Information shown Start Marker
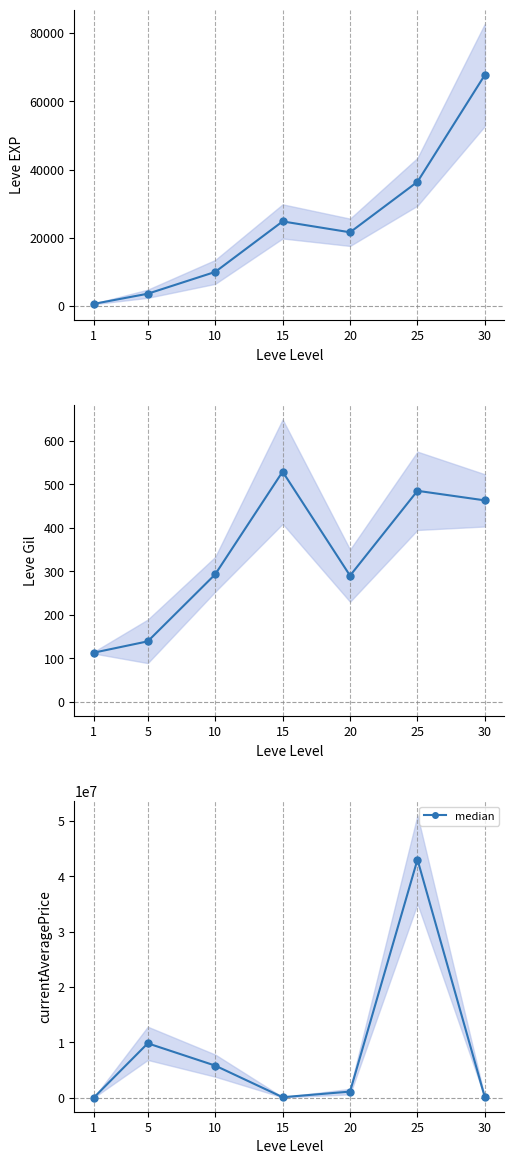

How many values exceed 1086020?

4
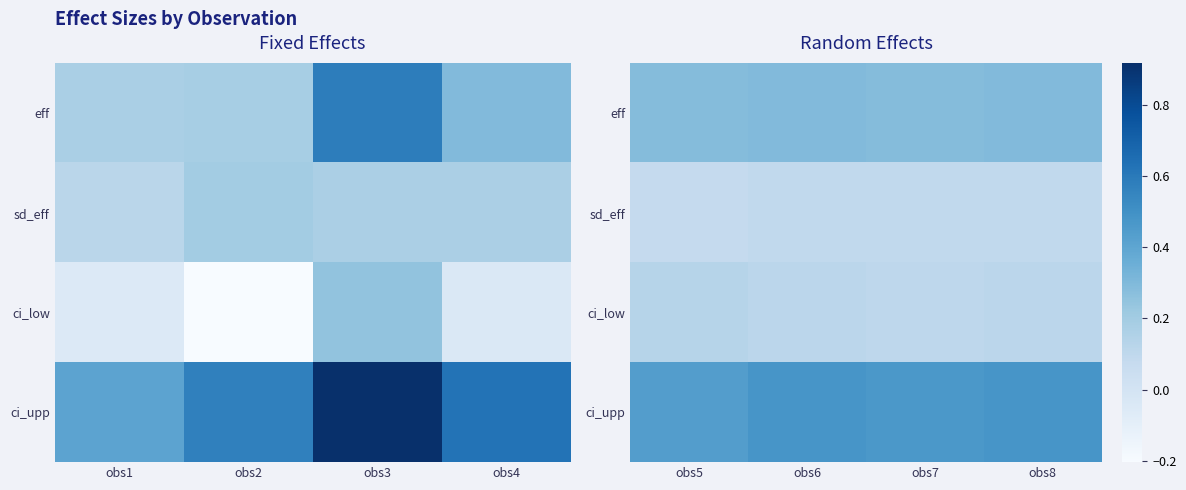

Which series has the largest total across all categories?

ci_upp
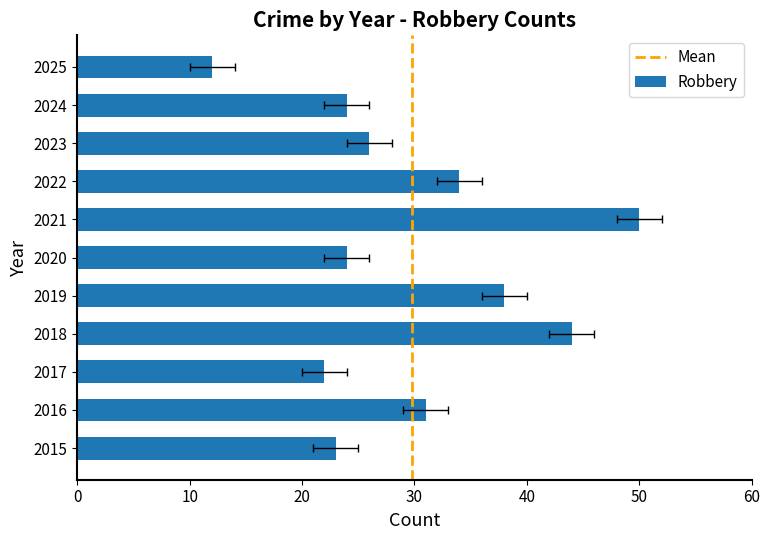

Which series changed the most between 2020 and 2022?

Robbery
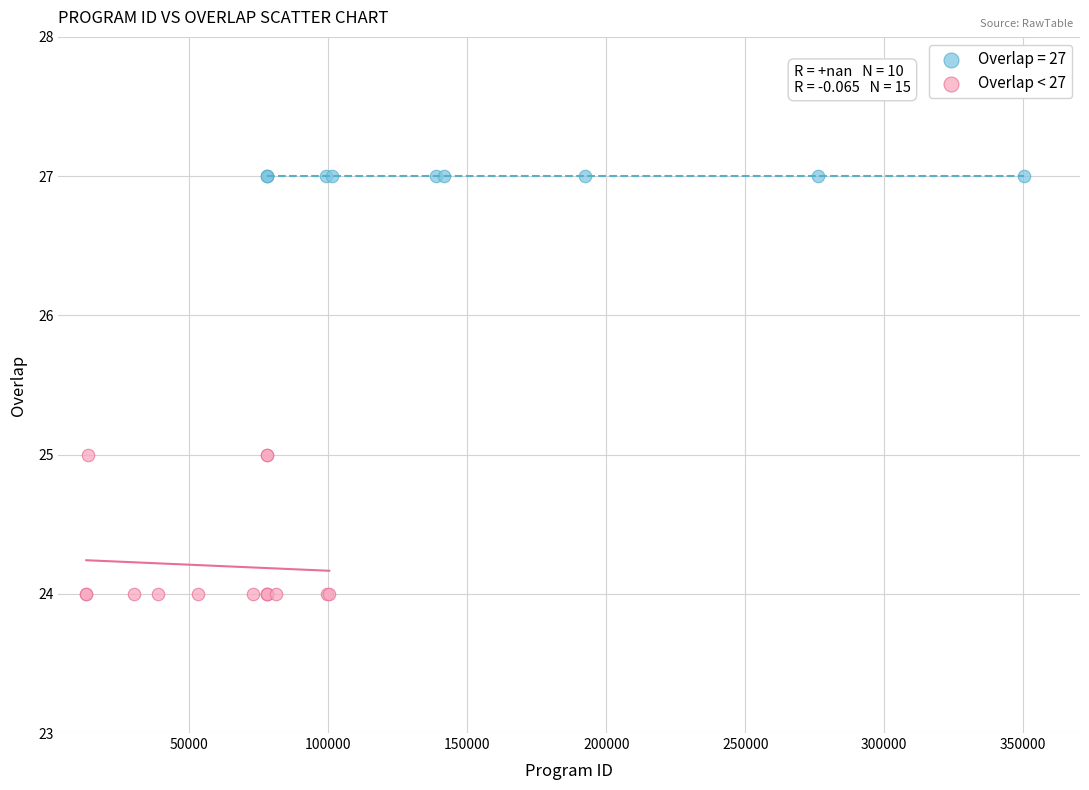

Which series reaches the maximum Y coordinate?

Overlap = 27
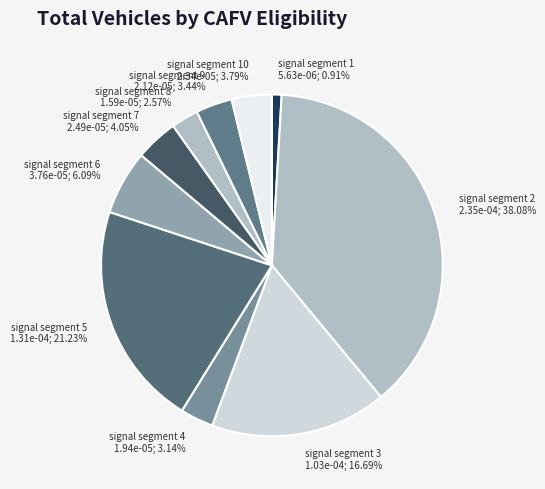

How many segments does this pie chart have?

10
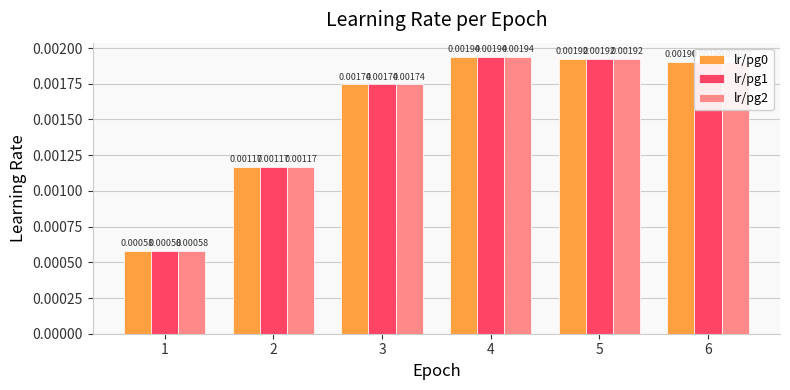

Is the value of lr/pg2 at 1 greater than the value of lr/pg1 at 2?

No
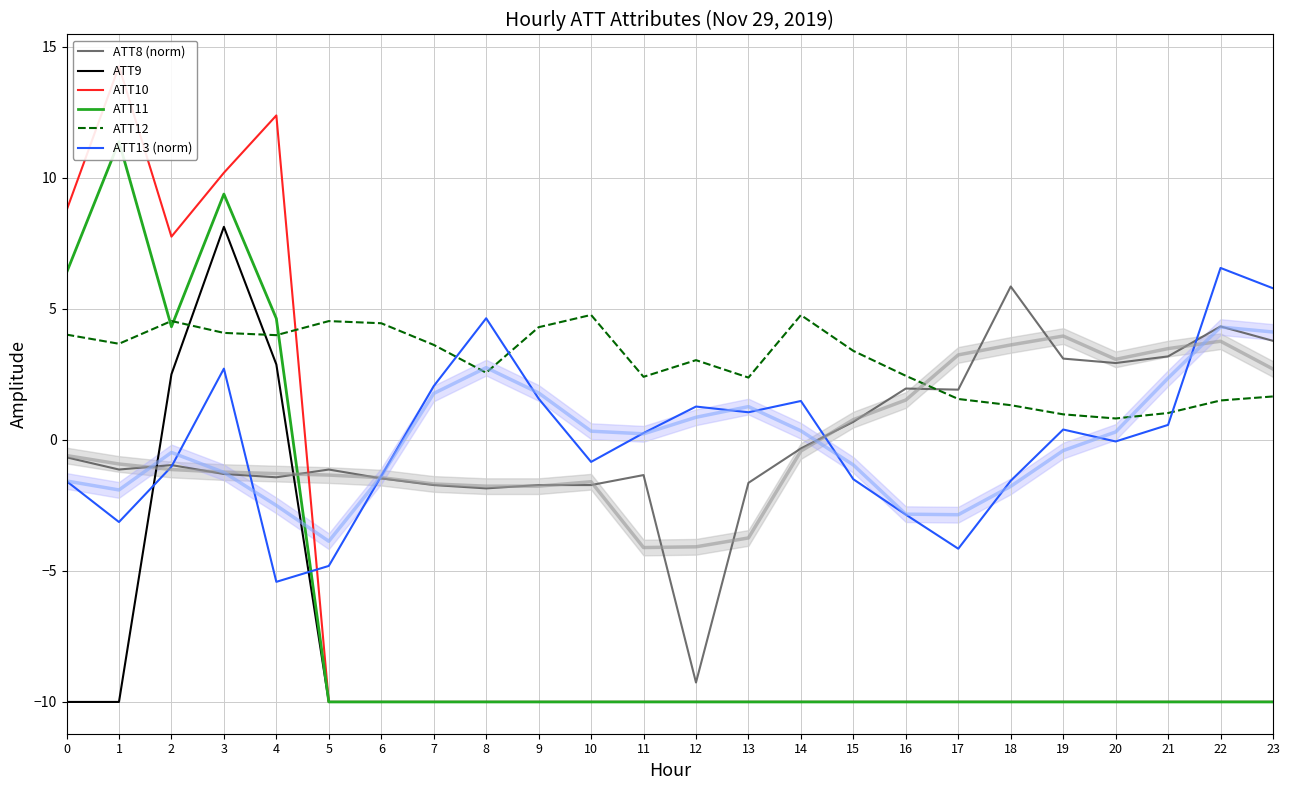

Between which two adjacent categories do ATT10 and ATT8 (norm) first intersect?

4 and 5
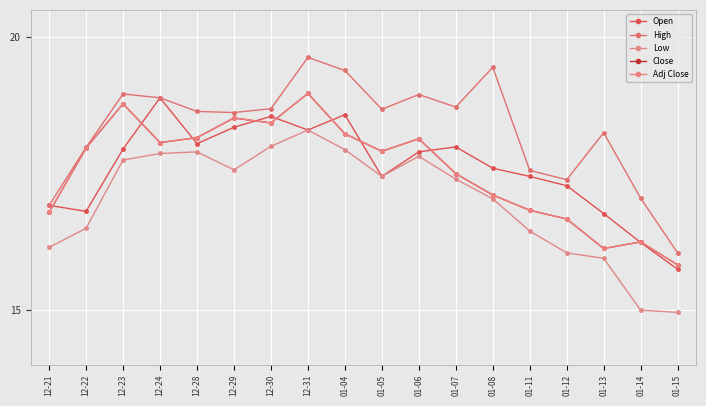

Does the chart have visible grid lines?

Yes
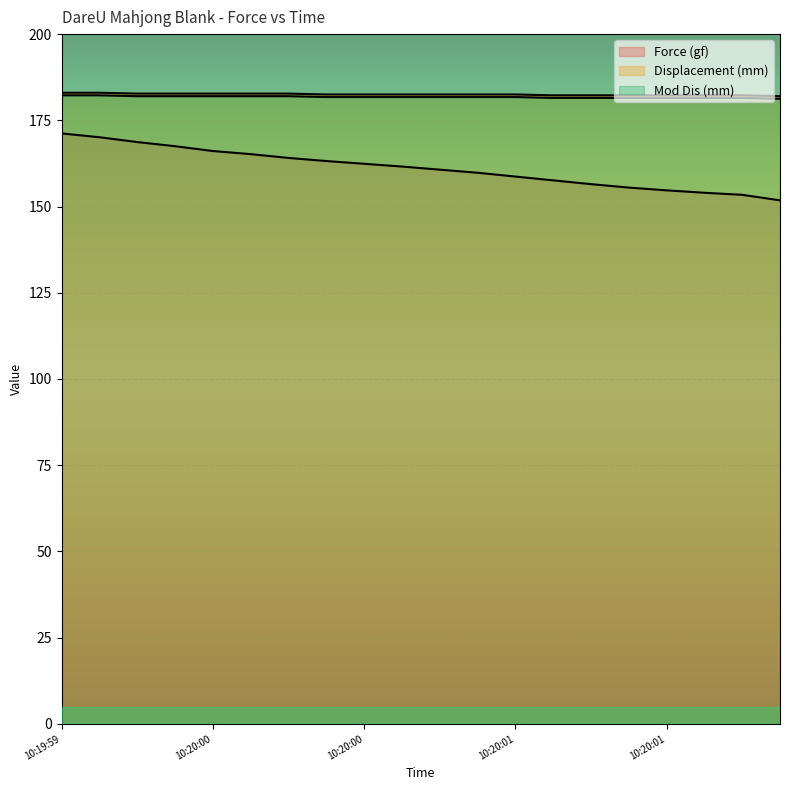

Count the number of categories in the chart.

20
Information shown End Marker
## Requirement
Convert the rows above into a JSON list of strings, with one string for each line and no blank lines. Leave out the pictures.

## Task result
[
  "How many values exceed 1086020?",
  "4",
  "Which series has the largest total across all categories?",
  "ci_upp",
  "Which series changed the most between 2020 and 2022?",
  "Robbery",
  "Which series reaches the maximum Y coordinate?",
  "Overlap = 27",
  "How many segments does this pie chart have?",
  "10",
  "Is the value of lr/pg2 at 1 greater than the value of lr/pg1 at 2?",
  "No",
  "Between which two adjacent categories do ATT10 and ATT8 (norm) first intersect?",
  "4 and 5",
  "Does the chart have visible grid lines?",
  "Yes",
  "Count the number of categories in the chart.",
  "20"
]